• **REQUIRED ACTION**: Retype the data that follows, keeping every character the same.

• • •

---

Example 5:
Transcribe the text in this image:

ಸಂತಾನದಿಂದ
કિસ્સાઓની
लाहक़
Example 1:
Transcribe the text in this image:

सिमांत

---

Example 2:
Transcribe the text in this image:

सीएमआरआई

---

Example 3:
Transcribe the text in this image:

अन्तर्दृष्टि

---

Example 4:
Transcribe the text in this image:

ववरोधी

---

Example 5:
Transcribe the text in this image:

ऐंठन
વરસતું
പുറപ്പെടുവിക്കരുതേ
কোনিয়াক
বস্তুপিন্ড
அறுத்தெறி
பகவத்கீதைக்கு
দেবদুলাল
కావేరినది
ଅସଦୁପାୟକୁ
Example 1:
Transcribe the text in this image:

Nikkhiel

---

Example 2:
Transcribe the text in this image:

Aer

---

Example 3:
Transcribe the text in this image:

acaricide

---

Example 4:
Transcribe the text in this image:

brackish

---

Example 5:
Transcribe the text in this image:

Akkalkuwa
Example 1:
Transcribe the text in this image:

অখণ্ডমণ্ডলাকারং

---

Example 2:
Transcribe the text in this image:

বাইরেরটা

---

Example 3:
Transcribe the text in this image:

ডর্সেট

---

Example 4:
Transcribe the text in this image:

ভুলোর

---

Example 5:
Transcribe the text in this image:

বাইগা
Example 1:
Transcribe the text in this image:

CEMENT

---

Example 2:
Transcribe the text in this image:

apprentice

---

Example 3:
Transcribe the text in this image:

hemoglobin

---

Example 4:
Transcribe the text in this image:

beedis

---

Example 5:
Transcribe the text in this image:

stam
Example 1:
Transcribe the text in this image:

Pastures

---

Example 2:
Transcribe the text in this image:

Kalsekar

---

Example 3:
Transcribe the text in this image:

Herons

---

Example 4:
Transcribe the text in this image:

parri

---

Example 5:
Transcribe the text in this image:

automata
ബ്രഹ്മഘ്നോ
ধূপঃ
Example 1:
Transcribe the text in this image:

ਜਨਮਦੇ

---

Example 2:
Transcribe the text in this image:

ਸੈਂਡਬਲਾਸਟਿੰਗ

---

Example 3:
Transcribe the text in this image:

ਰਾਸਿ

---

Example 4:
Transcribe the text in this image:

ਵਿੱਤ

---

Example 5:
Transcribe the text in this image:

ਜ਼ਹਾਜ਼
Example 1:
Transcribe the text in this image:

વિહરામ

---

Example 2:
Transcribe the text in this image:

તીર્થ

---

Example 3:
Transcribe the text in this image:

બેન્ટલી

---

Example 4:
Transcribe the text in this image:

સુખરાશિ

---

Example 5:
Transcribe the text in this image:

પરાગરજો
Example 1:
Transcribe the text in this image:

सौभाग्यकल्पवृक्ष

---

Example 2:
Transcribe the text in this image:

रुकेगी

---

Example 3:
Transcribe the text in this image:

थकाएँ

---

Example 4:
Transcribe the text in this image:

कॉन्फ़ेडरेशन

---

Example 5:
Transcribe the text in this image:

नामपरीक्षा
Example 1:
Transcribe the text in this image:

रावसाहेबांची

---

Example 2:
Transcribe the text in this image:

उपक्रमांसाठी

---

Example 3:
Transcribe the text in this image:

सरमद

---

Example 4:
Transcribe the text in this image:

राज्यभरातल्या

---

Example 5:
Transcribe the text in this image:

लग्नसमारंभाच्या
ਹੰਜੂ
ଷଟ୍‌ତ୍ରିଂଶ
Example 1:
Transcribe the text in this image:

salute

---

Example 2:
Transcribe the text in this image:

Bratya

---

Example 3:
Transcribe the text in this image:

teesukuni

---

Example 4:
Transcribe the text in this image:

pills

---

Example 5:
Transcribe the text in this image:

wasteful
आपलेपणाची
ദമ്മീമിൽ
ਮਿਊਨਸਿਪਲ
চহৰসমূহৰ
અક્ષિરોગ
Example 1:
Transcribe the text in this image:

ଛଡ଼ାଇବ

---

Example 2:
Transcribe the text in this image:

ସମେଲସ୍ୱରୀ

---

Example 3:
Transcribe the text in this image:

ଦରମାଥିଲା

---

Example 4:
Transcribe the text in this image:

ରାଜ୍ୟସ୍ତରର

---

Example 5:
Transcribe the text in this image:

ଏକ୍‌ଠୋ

• • •

• **RESPONSE FOR THIS EXERCISE**:
---

Example 5:
Transcribe the text in this image:

ಸಂತಾನದಿಂದ
કિસ્સાઓની
लाहक़
Example 1:
Transcribe the text in this image:

सिमांत

---

Example 2:
Transcribe the text in this image:

सीएमआरआई

---

Example 3:
Transcribe the text in this image:

अन्तर्दृष्टि

---

Example 4:
Transcribe the text in this image:

ववरोधी

---

Example 5:
Transcribe the text in this image:

ऐंठन
વરસતું
പുറപ്പെടുവിക്കരുതേ
কোনিয়াক
বস্তুপিন্ড
அறுத்தெறி
பகவத்கீதைக்கு
দেবদুলাল
కావేరినది
ଅସଦୁପାୟକୁ
Example 1:
Transcribe the text in this image:

Nikkhiel

---

Example 2:
Transcribe the text in this image:

Aer

---

Example 3:
Transcribe the text in this image:

acaricide

---

Example 4:
Transcribe the text in this image:

brackish

---

Example 5:
Transcribe the text in this image:

Akkalkuwa
Example 1:
Transcribe the text in this image:

অখণ্ডমণ্ডলাকারং

---

Example 2:
Transcribe the text in this image:

বাইরেরটা

---

Example 3:
Transcribe the text in this image:

ডর্সেট

---

Example 4:
Transcribe the text in this image:

ভুলোর

---

Example 5:
Transcribe the text in this image:

বাইগা
Example 1:
Transcribe the text in this image:

CEMENT

---

Example 2:
Transcribe the text in this image:

apprentice

---

Example 3:
Transcribe the text in this image:

hemoglobin

---

Example 4:
Transcribe the text in this image:

beedis

---

Example 5:
Transcribe the text in this image:

stam
Example 1:
Transcribe the text in this image:

Pastures

---

Example 2:
Transcribe the text in this image:

Kalsekar

---

Example 3:
Transcribe the text in this image:

Herons

---

Example 4:
Transcribe the text in this image:

parri

---

Example 5:
Transcribe the text in this image:

automata
ബ്രഹ്മഘ്നോ
ধূপঃ
Example 1:
Transcribe the text in this image:

ਜਨਮਦੇ

---

Example 2:
Transcribe the text in this image:

ਸੈਂਡਬਲਾਸਟਿੰਗ

---

Example 3:
Transcribe the text in this image:

ਰਾਸਿ

---

Example 4:
Transcribe the text in this image:

ਵਿੱਤ

---

Example 5:
Transcribe the text in this image:

ਜ਼ਹਾਜ਼
Example 1:
Transcribe the text in this image:

વિહરામ

---

Example 2:
Transcribe the text in this image:

તીર્થ

---

Example 3:
Transcribe the text in this image:

બેન્ટલી

---

Example 4:
Transcribe the text in this image:

સુખરાશિ

---

Example 5:
Transcribe the text in this image:

પરાગરજો
Example 1:
Transcribe the text in this image:

सौभाग्यकल्पवृक्ष

---

Example 2:
Transcribe the text in this image:

रुकेगी

---

Example 3:
Transcribe the text in this image:

थकाएँ

---

Example 4:
Transcribe the text in this image:

कॉन्फ़ेडरेशन

---

Example 5:
Transcribe the text in this image:

नामपरीक्षा
Example 1:
Transcribe the text in this image:

रावसाहेबांची

---

Example 2:
Transcribe the text in this image:

उपक्रमांसाठी

---

Example 3:
Transcribe the text in this image:

सरमद

---

Example 4:
Transcribe the text in this image:

राज्यभरातल्या

---

Example 5:
Transcribe the text in this image:

लग्नसमारंभाच्या
ਹੰਜੂ
ଷଟ୍‌ତ୍ରିଂଶ
Example 1:
Transcribe the text in this image:

salute

---

Example 2:
Transcribe the text in this image:

Bratya

---

Example 3:
Transcribe the text in this image:

teesukuni

---

Example 4:
Transcribe the text in this image:

pills

---

Example 5:
Transcribe the text in this image:

wasteful
आपलेपणाची
ദമ്മീമിൽ
ਮਿਊਨਸਿਪਲ
চহৰসমূহৰ
અક્ષિરોગ
Example 1:
Transcribe the text in this image:

ଛଡ଼ାଇବ

---

Example 2:
Transcribe the text in this image:

ସମେଲସ୍ୱରୀ

---

Example 3:
Transcribe the text in this image:

ଦରମାଥିଲା

---

Example 4:
Transcribe the text in this image:

ରାଜ୍ୟସ୍ତରର

---

Example 5:
Transcribe the text in this image:

ଏକ୍‌ଠୋ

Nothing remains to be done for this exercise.